06.02.2020 - 15:10 Uhr
Neuhaus/WindischeschenbachOberpfalz

Wehmütiger Abschied des Kirchenchors

Der 5. Februar ist in Neuhaus ein Festtag. Das Kirchenpatrozinium der heiligen Agatha wird gefeiert – mit Gottesdienst, Frühschoppen und Andacht sowie, zum festlichen Abschluss des Tages, auch mit einem Pfarrfamilienabend.

Den vorerst letzten Auftritt gab der Neuhauser Kirchenchor beim Agathafest. Hilde Pschierer schlüpfte in die Rolle des Ersatzdirigenten, und der Chor singt Texte wie "Wenn nun unser Chor von Neuhaus im Nichts versinkt, bei Festen und Jubelmessen kein Lied erklingt", frei nach der Melodie von La Paloma ade. Damit drückten die Sänger zwar in lustiger Form, aber mit einer gewissen Wehmut aus, wie schade es ist, wenn die Gemeinschaft aufgelöst werden sollte.
von SERProfil

Pfarrer Hubert Bartel schilderte zu Beginn des Festgottesdienst das Leben der heiligen Agatha. Etwa ein Jahr nach ihrem Foltertod um das Jahr 250 auf Sizilien war der Ätna ausgebrochen, und die Einwohner von Catania waren mit dem Schleier der Heiligen dem Lavastrom entgegengezogen, der daraufhin zum Stillstand kam. Die Heilige wird deshalb auch als Schutzpatronin der Feuerwehr verehrt.

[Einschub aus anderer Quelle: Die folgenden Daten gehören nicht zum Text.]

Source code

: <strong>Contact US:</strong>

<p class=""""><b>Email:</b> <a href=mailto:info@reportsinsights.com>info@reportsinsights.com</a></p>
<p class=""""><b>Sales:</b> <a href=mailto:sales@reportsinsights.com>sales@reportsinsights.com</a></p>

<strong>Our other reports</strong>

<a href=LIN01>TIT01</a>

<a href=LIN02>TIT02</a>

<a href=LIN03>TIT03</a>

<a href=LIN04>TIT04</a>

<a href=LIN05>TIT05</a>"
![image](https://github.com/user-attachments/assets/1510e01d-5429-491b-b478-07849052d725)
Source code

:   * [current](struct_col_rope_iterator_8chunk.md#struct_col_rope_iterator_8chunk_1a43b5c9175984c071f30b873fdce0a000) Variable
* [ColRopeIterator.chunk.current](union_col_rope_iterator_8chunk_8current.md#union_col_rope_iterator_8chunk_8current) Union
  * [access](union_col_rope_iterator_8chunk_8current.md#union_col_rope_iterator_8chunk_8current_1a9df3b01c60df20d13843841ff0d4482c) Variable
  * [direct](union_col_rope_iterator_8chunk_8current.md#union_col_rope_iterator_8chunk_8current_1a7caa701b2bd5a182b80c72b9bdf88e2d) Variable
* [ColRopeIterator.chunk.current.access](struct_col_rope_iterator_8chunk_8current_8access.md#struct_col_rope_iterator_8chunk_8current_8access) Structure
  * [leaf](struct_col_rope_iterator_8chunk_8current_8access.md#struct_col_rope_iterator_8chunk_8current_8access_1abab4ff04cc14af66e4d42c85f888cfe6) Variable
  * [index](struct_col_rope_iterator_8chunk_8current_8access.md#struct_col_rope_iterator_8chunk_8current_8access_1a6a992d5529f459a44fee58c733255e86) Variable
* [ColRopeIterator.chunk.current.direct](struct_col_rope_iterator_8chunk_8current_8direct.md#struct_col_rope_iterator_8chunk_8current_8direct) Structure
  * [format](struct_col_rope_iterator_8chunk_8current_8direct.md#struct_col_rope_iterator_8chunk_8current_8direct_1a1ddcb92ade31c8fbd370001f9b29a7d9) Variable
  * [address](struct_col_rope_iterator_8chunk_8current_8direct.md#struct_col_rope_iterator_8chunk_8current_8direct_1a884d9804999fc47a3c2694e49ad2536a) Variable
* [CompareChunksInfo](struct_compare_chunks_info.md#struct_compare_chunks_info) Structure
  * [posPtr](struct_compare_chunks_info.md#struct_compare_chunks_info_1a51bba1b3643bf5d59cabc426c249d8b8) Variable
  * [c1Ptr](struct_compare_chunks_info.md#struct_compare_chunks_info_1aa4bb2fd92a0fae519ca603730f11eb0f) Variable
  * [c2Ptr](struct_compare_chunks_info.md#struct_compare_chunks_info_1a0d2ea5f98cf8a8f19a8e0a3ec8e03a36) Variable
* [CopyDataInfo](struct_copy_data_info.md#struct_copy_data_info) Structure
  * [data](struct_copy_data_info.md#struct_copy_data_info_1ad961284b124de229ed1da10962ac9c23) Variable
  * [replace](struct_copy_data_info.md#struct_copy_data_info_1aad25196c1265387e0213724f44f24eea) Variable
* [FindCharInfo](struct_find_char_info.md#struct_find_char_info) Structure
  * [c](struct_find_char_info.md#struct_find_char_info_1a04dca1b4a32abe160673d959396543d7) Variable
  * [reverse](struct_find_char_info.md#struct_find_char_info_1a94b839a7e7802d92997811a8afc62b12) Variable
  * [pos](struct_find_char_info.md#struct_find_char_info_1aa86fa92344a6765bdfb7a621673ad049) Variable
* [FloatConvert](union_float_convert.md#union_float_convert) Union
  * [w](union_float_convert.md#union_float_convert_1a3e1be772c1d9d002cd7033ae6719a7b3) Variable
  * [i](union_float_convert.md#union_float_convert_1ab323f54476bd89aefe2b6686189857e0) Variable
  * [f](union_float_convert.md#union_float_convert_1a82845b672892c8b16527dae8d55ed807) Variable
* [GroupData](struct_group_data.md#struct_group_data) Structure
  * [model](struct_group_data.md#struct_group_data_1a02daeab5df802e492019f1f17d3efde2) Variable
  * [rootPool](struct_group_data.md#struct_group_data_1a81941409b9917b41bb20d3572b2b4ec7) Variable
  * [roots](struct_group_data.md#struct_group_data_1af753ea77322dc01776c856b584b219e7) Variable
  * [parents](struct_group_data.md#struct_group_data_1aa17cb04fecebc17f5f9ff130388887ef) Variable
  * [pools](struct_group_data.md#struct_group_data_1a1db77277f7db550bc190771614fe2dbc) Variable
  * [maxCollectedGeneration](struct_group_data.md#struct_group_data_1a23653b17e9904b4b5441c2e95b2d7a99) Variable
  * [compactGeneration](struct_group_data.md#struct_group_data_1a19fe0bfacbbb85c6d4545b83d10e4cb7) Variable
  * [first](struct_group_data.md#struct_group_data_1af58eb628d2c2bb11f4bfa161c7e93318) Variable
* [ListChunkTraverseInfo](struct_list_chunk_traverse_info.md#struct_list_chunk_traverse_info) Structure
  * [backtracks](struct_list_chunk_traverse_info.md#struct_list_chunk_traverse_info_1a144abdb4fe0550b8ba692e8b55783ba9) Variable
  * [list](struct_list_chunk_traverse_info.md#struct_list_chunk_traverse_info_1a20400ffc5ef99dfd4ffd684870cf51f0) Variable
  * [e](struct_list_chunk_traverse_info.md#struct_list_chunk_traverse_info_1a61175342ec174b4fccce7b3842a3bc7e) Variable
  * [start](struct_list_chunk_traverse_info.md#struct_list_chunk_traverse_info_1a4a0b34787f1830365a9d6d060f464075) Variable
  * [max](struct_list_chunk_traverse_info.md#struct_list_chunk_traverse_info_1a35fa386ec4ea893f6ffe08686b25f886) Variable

Gitte Kreinhöfner, Sprecherin des Pfarrgemeinderates, blickte beim Pfarrfamilienabend auf die Entstehung des Agathafestes. Die Kindergarde der Narrhalla Stadt Windischeschenbach eröffnete den Reigen der Darbietungen im Linglsaal. Die Trainerinnen Selina Schedl und Carina Gebert haben die Gardemädchen und das Kinderfunkenmariechen Lina Mai hervorragend vorbereitet. Joline Arndt und Mia Richter betreuen die Tänzer. Begeistert beklatschten die Besucher den Auftritt und bekamen prompt eine Zugabe. Gitte Kreinhöfner erhielt vom Elferratsmitglied "Hogi" und Pfarrer Bartel den Pfarrgemeinderatsorden. Irmi Franz und Hedwig Rettinger vom Frauenbund hatten beim Sketch "Italienisch in 30 Tagen" die Lacher auf ihrer Seite. Die Sprachkenntnisse wurden für eine Reise nach "Barcelona" benötigt. Zwei Putzfrauen mit Migrationshintergrund, verkörpert von Gisela Bauer und Irmi Schönberger, unterhielten sich über körperliche Gebrechen und die medizinischen Spezialisten dafür. Da gibt es zum Beispiel bei Genickstarre den Genickologen oder bei "Knattern im Darm" den Darmotologen.

Mit dem Stück "Wer hier mit uns will fröhlich sein" von Kurt Lissmann ermunterten die Sänger des Männergesangsvereins Harmonie Neuhaus unter Leitung von Stefan Schricker die Zuhörer, selber wieder öfter zu singen. Bereits das nächste Lied war dann auch zum Mitsingen gedacht – ein Klassiker von Catarine Valente: "Spiel noch einmal für mich, Habanero". Mit "Singen macht Freude" von Robert Pappert gab es dann auch noch die geforderte Zugabe.

"Der Kirchenchor trägt nun den Zusatz ,i. A.', also in Auflösung", hielt Sprecherin Hilde Pschierer bedauernd fest, die in die Rolle des "Wachlers" schlüpfte, da der langjährige Dirigent Siegfried Wilhelm sowie Organist Adolf Giehl in den Ruhestand gegangen sind. Der Chor sang nach bekannten Melodien Abschiedslieder. Die selbst gedichteten Texte erinnerten wehmütig an die schönen Zeiten im Kirchenchor. "Ein neuer Chorleiter wird gesucht und es gibt auch schon Interessenten", verriet Pfarrer Bartel und beruhigte damit die Chormitglieder. Pfarrer Bartel, Pfarrgemeinderatssprecherin Gitte Kreinhöfner und von Judith Kreinhöfner von der Kirchenverwaltung verabschiedeten Dirigent Siegfried Wilhelm offiziell.